Strains of tilapia and carp that show faster growth rates and improved FCRs been developed by WorldFish this year.

In a recent article, Dr John Benzie, who leads the organisation’s genetics work, explained how WorldFish’s latest strain of Genetically Improved Farmed Tilapia (GIFT), the 16th generation, shows that selective breeding for increased growth is still delivering gains of about 10 percent per generation. The latest generation developed in Malaysia grows nearly twice as fast as the first generation of crossbred fish. And, in 2016, WorldFish sent fry of this latest generation to the Rajiv Gandhi Center for Aquaculture (RGCA) in India and to the Department of Fisheries in Myanmar to strengthen their breeding programmes.

WorldFish has improved tilapia growth rates by 10 percent per generation
WorldFish has improved tilapia growth rates by 10 percent per generation

Meanwhile the strain produced in Abbassa, in Egypt, which is now in its 13th generation, is also showing strong gains.

“Last year my production using the common strain was around 9.5 tonnes per hectare,” said Mohamed Gamal, an Egyptian fish farmer who received the improved strain Abbassa strain in 2016. “This year the production of the Abbassa strain reached 12 tonnes per hectare.” Despite the higher price of the fry, farmers are eager to buy more, Gamal stated.

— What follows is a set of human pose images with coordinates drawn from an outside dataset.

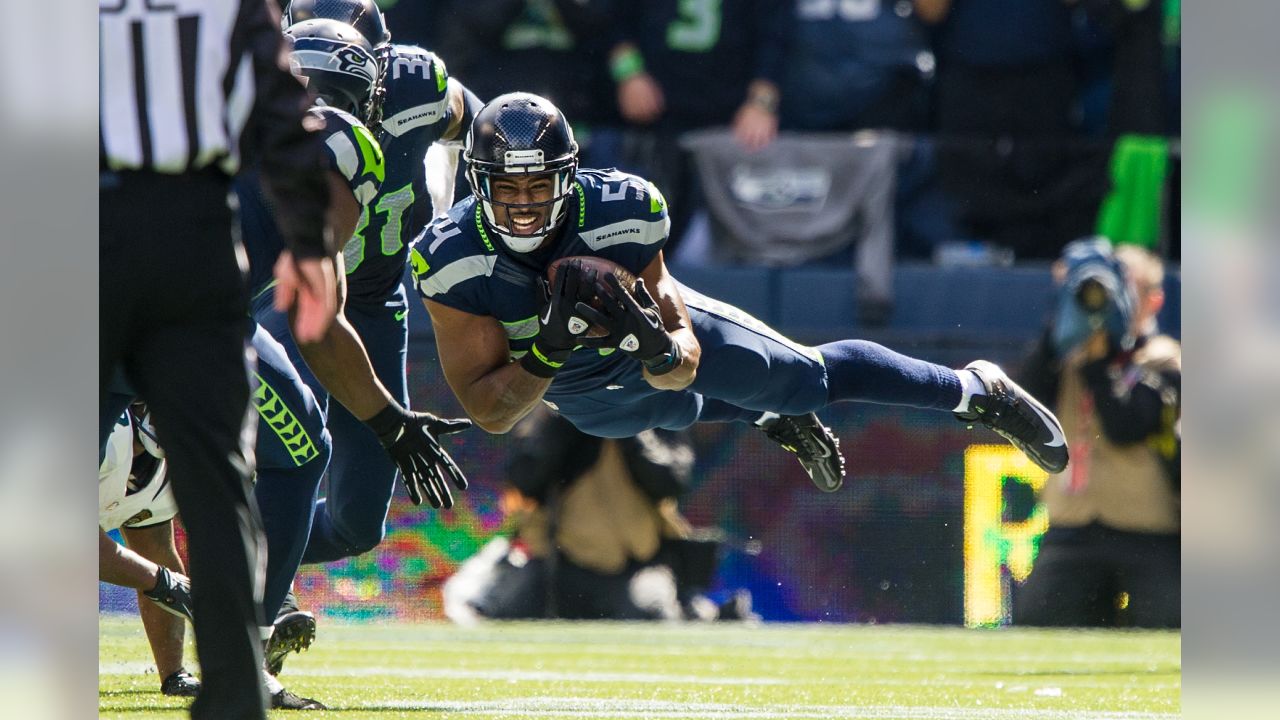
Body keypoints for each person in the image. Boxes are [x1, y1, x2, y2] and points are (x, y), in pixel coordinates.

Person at [411, 93, 1070, 498]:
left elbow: (682, 360)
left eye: (537, 185)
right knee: (631, 418)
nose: (523, 205)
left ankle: (975, 390)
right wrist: (552, 345)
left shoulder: (621, 209)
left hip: (638, 348)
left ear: (569, 176)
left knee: (802, 380)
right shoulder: (450, 258)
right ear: (477, 182)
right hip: (575, 390)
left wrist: (651, 341)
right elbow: (493, 412)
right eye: (507, 187)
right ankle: (765, 415)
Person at [100, 0, 338, 715]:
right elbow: (283, 107)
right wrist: (309, 239)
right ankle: (235, 697)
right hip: (189, 233)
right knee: (217, 485)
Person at [234, 12, 472, 682]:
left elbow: (482, 125)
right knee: (295, 446)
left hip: (356, 303)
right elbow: (310, 308)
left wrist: (474, 214)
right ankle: (253, 604)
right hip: (268, 304)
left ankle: (228, 564)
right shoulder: (282, 120)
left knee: (356, 522)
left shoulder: (416, 86)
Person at [1014, 240, 1180, 628]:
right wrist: (1060, 317)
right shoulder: (1068, 355)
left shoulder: (1165, 358)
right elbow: (1023, 402)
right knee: (1036, 620)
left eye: (1126, 289)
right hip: (1073, 525)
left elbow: (1127, 425)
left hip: (1148, 527)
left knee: (1169, 625)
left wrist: (1102, 360)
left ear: (1153, 301)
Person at [445, 408, 736, 621]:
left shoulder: (656, 406)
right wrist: (570, 417)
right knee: (496, 612)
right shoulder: (557, 409)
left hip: (636, 569)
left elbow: (673, 480)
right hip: (556, 567)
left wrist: (625, 421)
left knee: (652, 614)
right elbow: (524, 478)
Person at [98, 407, 198, 698]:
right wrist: (163, 582)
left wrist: (173, 674)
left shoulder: (167, 471)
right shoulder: (108, 434)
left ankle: (174, 673)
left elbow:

These improved strains of tilapia are spreading rapidly. More than 70 percent of tilapia production is the Philippines now comes from GIFT or GIFT-derived stock, as does some 50 percent in Thailand and 20 percent in Vietnam.

Carp breeding potential

The project’s work on carp species is at an earlier stage, but it has now produced its first selected generation of rohu carp, as well as establishing base populations of catla and silver carp – the essential first step in developing a selected breeding programme.

In 2015, the project started looking into whether there is genetic variation for feed conversion in the GIFT strain. There are indications from the work in Egypt that the improved Abbassa strain does need less food to achieve the same amount of growth as the local strains. In 2017 the project published a paper that describes, for the first time, an approach to measure feed efficiency traits of individual fish reared in a group – the essential precursor to efforts to breed for increased feed efficiency.

The project, Improving the technological foundations for sustainable aquaculture, is funded by the European Commission and the International Fund for Agricultural Development.